● **WHAT IS BEING ASKED**
Could you retype every line below exactly, omitting the images?

● **SUPPLIED INFORMATION**
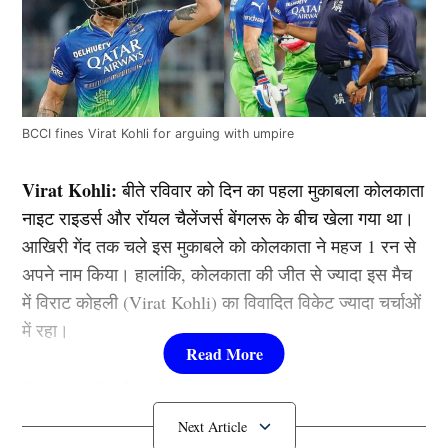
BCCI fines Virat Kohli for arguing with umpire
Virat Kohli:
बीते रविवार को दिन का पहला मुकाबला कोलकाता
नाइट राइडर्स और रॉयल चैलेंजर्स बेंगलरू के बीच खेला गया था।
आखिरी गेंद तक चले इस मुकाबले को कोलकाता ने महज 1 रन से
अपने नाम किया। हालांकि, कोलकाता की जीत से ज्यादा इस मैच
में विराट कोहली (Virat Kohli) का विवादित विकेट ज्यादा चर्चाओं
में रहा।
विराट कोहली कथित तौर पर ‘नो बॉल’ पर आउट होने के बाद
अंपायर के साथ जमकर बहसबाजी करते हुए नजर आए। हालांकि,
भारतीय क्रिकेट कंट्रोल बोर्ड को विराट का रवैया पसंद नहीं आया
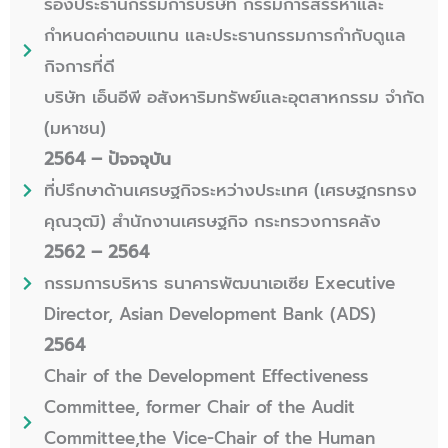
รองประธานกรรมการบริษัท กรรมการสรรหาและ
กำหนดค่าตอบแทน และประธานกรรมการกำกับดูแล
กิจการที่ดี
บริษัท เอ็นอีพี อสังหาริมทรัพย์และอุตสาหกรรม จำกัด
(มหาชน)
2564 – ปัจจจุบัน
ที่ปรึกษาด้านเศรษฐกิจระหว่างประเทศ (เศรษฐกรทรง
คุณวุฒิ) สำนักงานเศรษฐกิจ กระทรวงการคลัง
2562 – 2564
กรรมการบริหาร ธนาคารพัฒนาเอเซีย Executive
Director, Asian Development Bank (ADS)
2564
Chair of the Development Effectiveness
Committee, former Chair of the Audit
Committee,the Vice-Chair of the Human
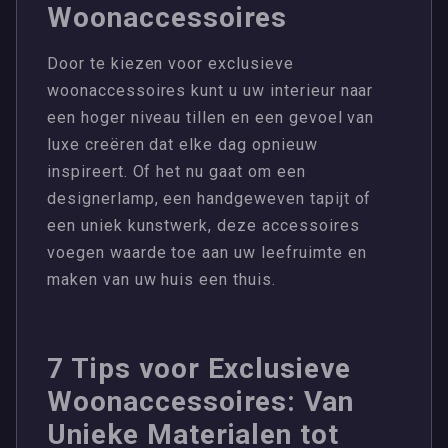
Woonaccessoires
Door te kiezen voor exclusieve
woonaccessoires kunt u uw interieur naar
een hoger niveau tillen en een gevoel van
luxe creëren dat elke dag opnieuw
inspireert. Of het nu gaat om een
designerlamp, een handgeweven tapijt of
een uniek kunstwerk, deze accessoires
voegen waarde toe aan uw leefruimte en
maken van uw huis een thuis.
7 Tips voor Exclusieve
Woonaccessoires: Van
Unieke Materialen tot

● **ANSWER**
BCCI fines Virat Kohli for arguing with umpire
Virat Kohli:
बीते रविवार को दिन का पहला मुकाबला कोलकाता
नाइट राइडर्स और रॉयल चैलेंजर्स बेंगलरू के बीच खेला गया था।
आखिरी गेंद तक चले इस मुकाबले को कोलकाता ने महज 1 रन से
अपने नाम किया। हालांकि, कोलकाता की जीत से ज्यादा इस मैच
में विराट कोहली (Virat Kohli) का विवादित विकेट ज्यादा चर्चाओं
में रहा।
विराट कोहली कथित तौर पर ‘नो बॉल’ पर आउट होने के बाद
अंपायर के साथ जमकर बहसबाजी करते हुए नजर आए। हालांकि,
भारतीय क्रिकेट कंट्रोल बोर्ड को विराट का रवैया पसंद नहीं आया
รองประธานกรรมการบริษัท กรรมการสรรหาและ
กำหนดค่าตอบแทน และประธานกรรมการกำกับดูแล
กิจการที่ดี
บริษัท เอ็นอีพี อสังหาริมทรัพย์และอุตสาหกรรม จำกัด
(มหาชน)
2564 – ปัจจจุบัน
ที่ปรึกษาด้านเศรษฐกิจระหว่างประเทศ (เศรษฐกรทรง
คุณวุฒิ) สำนักงานเศรษฐกิจ กระทรวงการคลัง
2562 – 2564
กรรมการบริหาร ธนาคารพัฒนาเอเซีย Executive
Director, Asian Development Bank (ADS)
2564
Chair of the Development Effectiveness
Committee, former Chair of the Audit
Committee,the Vice-Chair of the Human
Woonaccessoires
Door te kiezen voor exclusieve
woonaccessoires kunt u uw interieur naar
een hoger niveau tillen en een gevoel van
luxe creëren dat elke dag opnieuw
inspireert. Of het nu gaat om een
designerlamp, een handgeweven tapijt of
een uniek kunstwerk, deze accessoires
voegen waarde toe aan uw leefruimte en
maken van uw huis een thuis.
7 Tips voor Exclusieve
Woonaccessoires: Van
Unieke Materialen tot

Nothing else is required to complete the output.